##### Leestekst #####

De uitbreiding van onderdeel 7 regelt het vervallen van de eigen bijdrage voor huisvesting van de gehuwde belanghebbende van wie de gezinsleden niet metterwoon zijn gevestigd in het land van plaatsing. De eigen bijdrage is het bedrag dat de ambtenaar geacht wordt van zijn inkomen voor huisvesting uit te geven. In het geval de huisvestingskosten in Nederland gewoon doorlopen, omdat leden van zijn gezin in Nederland zijn achtergebleven, zou het heffen van een eigen bijdrage in het land van plaatsing tot dubbele kosten leiden. Om dezelfde redenen betaalt de ambtenaar ook geen eigen bijdrage voor de tijdelijke huisvesting.

De toevoeging dat alleen wordt gecorrigeerd voor koopkrachtverschillen als die positief zijn vindt zijn oorsprong in het feit dat negatieve correcties van de koopkrachtverschillen ook niet wordt doorberekend in het inkomen van belanghebbenden. De eigen bijdrage wordt geacht een gedeelte van dat inkomen te zijn.

Wijziging van onderdeel 9 en onderdeel 11 is het gevolg van een verlaging van de eigen bijdrage voor tijdelijk huisvesting in een pension of hotel als bedoeld in artikel 4.7. onderdeel 3 onder c.

Artikel 5.1

In het tweede lid wordt geregeld dat de eigen bijdrage van permanente huisvesting in het land van plaatsing, evenals bij tijdelijke huisvesting, wordt geduurtecorrigeerd.

De uitbreiding van de tekst van het zevende lid heeft tot doel om te verduidelijken dat met de verhoging van het huurplafond met 10% de vergoeding voor gas, water en elektriciteit geacht wordt te zijn vergolden. Tevens wordt de vergoedingsgrondslag voor de gehuwde die zonder gezin is verplaatst met deze wijziging gebaseerd op de huurplafonds zoals die gelden voor de ongehuwde belanghebbende. De benodigde huisvestingsruimte van de gehuwde zonder gezin komt meer overeen met die van een ongehuwde dan met die van een meerpersonen huishouding.

Artikel 5.2

Met de uitbreiding van dit artikel wordt ruimte gegeven voor het volgen van onderwijs aan de Internationale school. Omdat het volgen van onderwijs aan de Internationale school kan leiden tot aanmerkelijke meerkosten t.o.v. de door de minister in artikel 5.2. onderdeel a onder 1 en 2 genoemde onderwijsinstellingen zijn de tegemoetkomingen in de kosten verbonden aan het volgen van onderwijs aan de Internationale school door de toevoeging aan het tweede lid gemaximeerd tot de kosten die worden vergoed voor het volgen van onderwijs aan die door de minister in artikel 5.2. onderdeel a onder 1 en 2 bedoelde onderwijsinstellingen.

##### Gegeven informatie #####

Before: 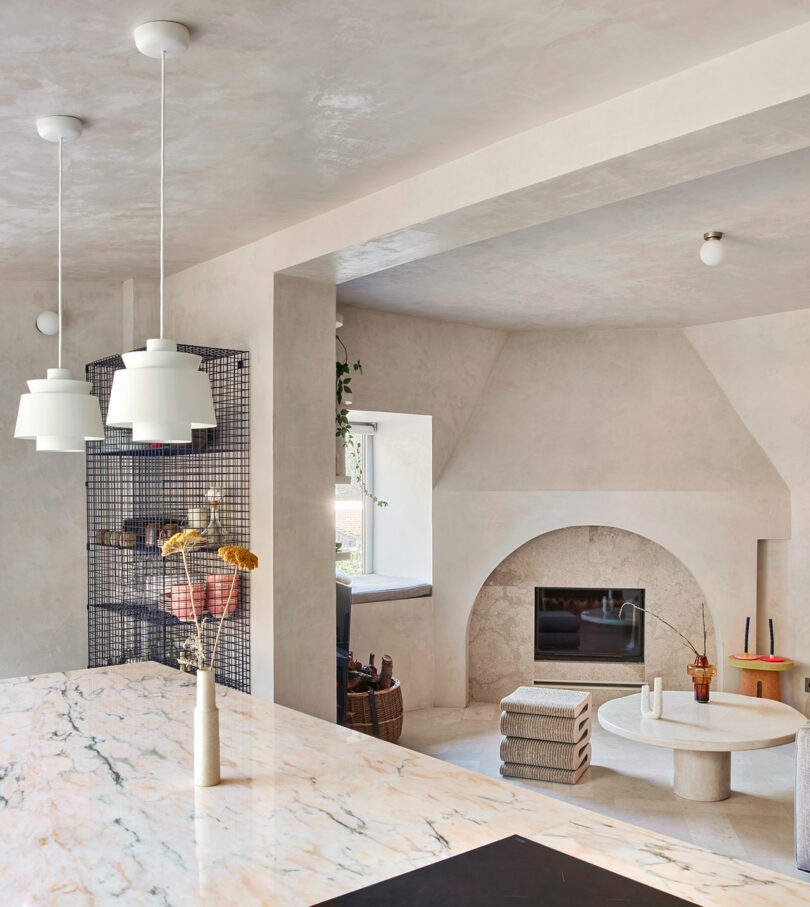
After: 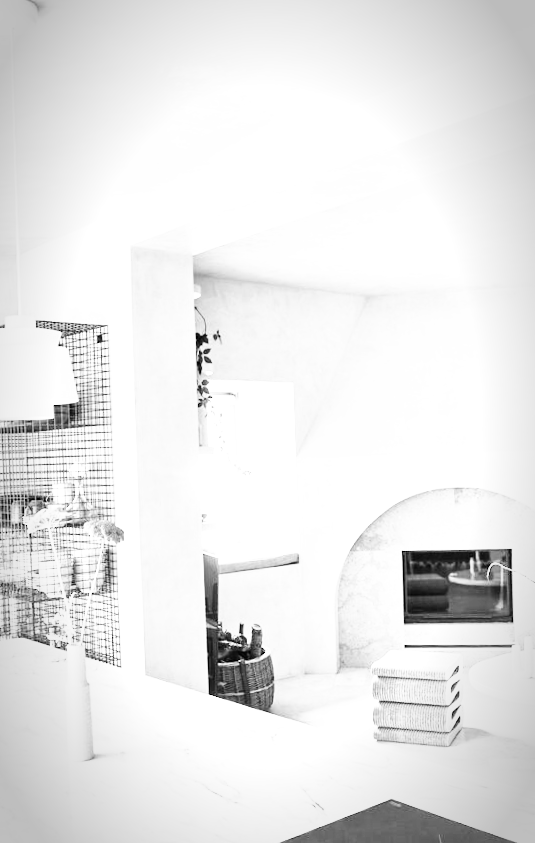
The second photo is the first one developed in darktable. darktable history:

#####
##### Gegeven informatie #####

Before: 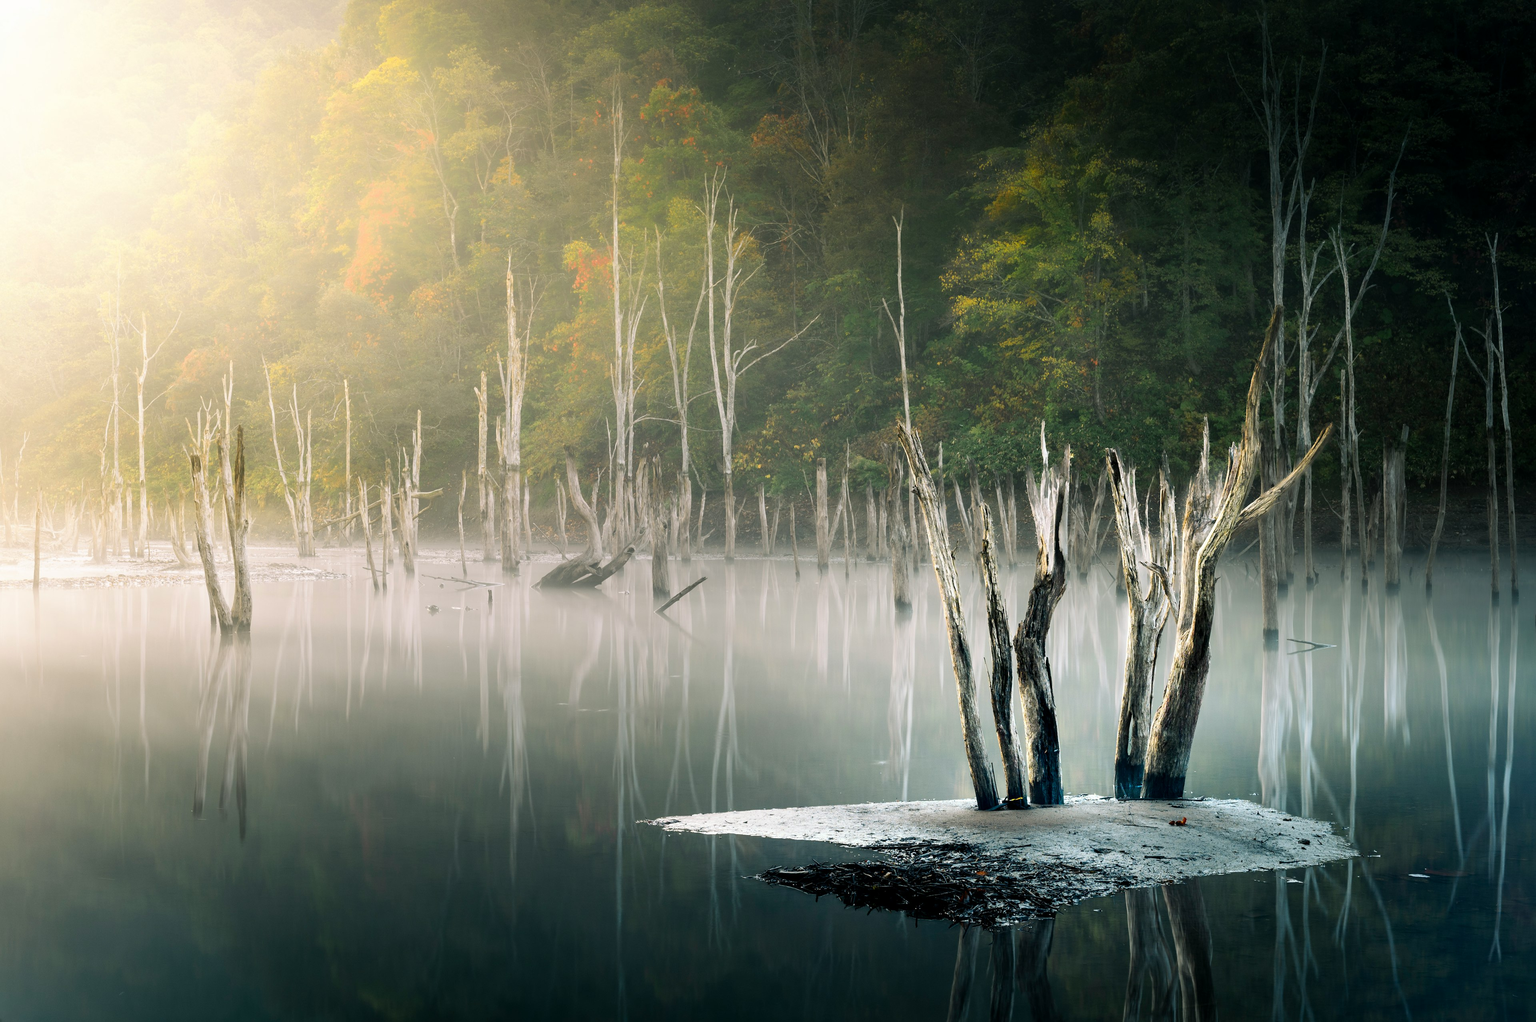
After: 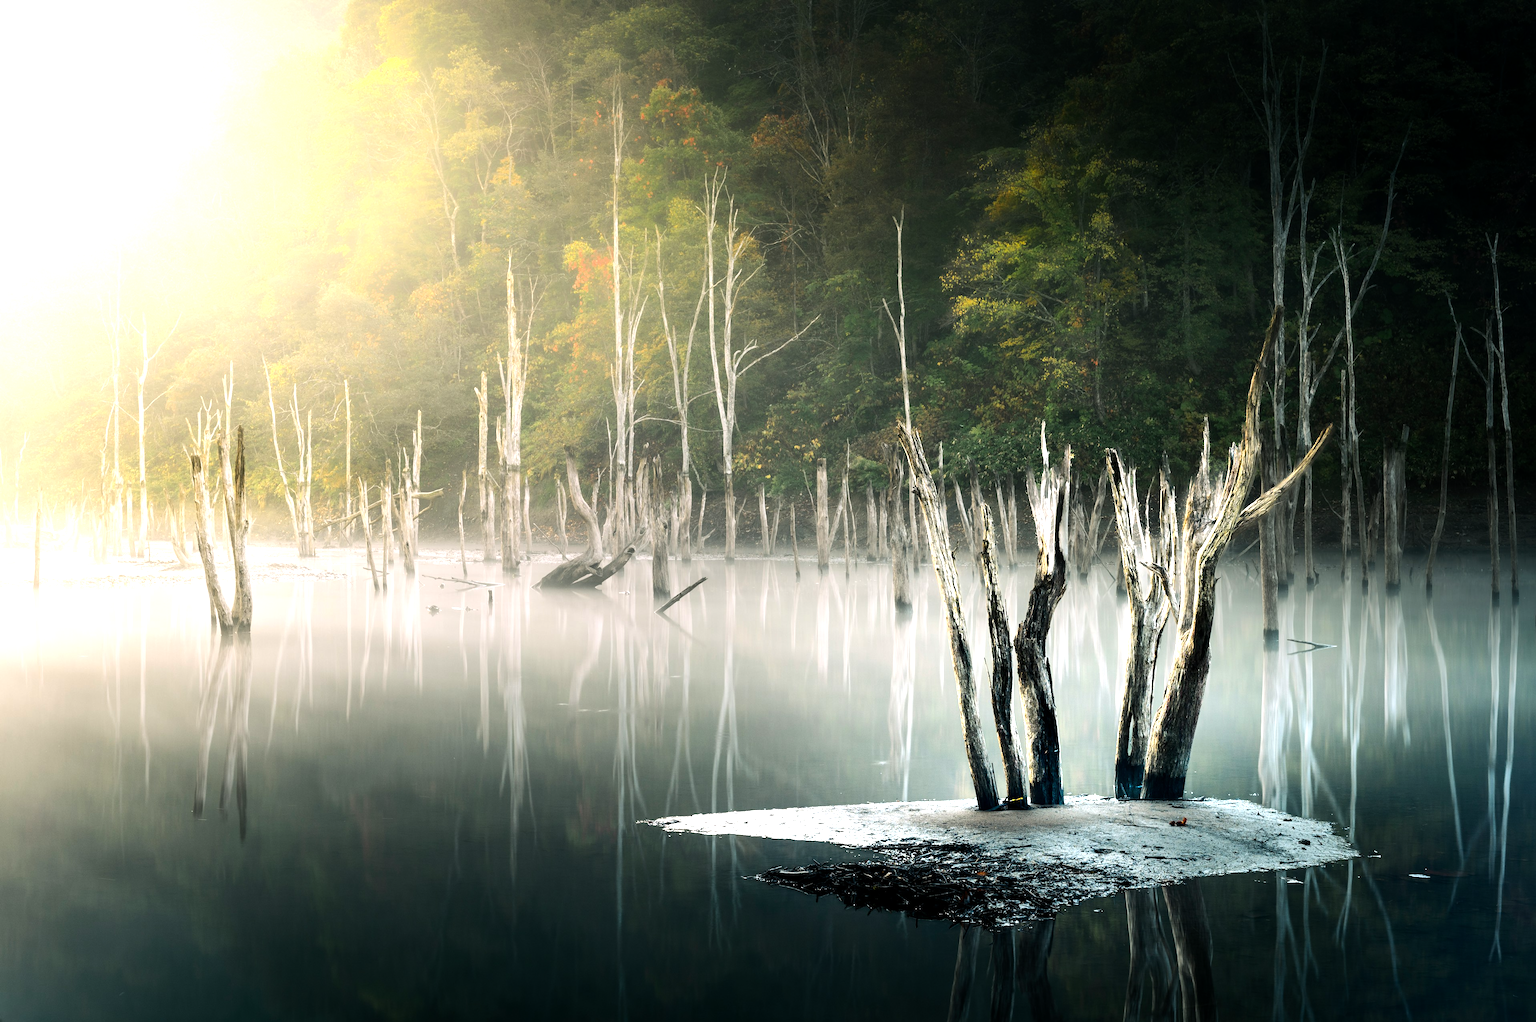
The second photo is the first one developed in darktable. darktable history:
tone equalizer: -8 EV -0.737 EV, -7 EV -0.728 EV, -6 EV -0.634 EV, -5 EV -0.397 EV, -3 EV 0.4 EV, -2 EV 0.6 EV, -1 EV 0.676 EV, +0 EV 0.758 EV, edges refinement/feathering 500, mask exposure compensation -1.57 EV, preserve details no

#####

[Uit te voeren opdrachten]
**a)** Hoe wordt de eigen bijdrage in de leestekst omschreven?
**b)** Schrijf het deel van de leestekst tussen "In het tweede" en "huisvesting, wordt geduurtecorrigeerd." letterlijk over, met beide grenzen inbegrepen.

[Antwoorden per opdracht]
**a)** Als het bedrag dat de ambtenaar geacht wordt van zijn inkomen voor huisvesting uit te geven.

**b)**
In het tweede lid wordt geregeld dat de eigen bijdrage van permanente huisvesting in het land van plaatsing, evenals bij tijdelijke huisvesting, wordt geduurtecorrigeerd.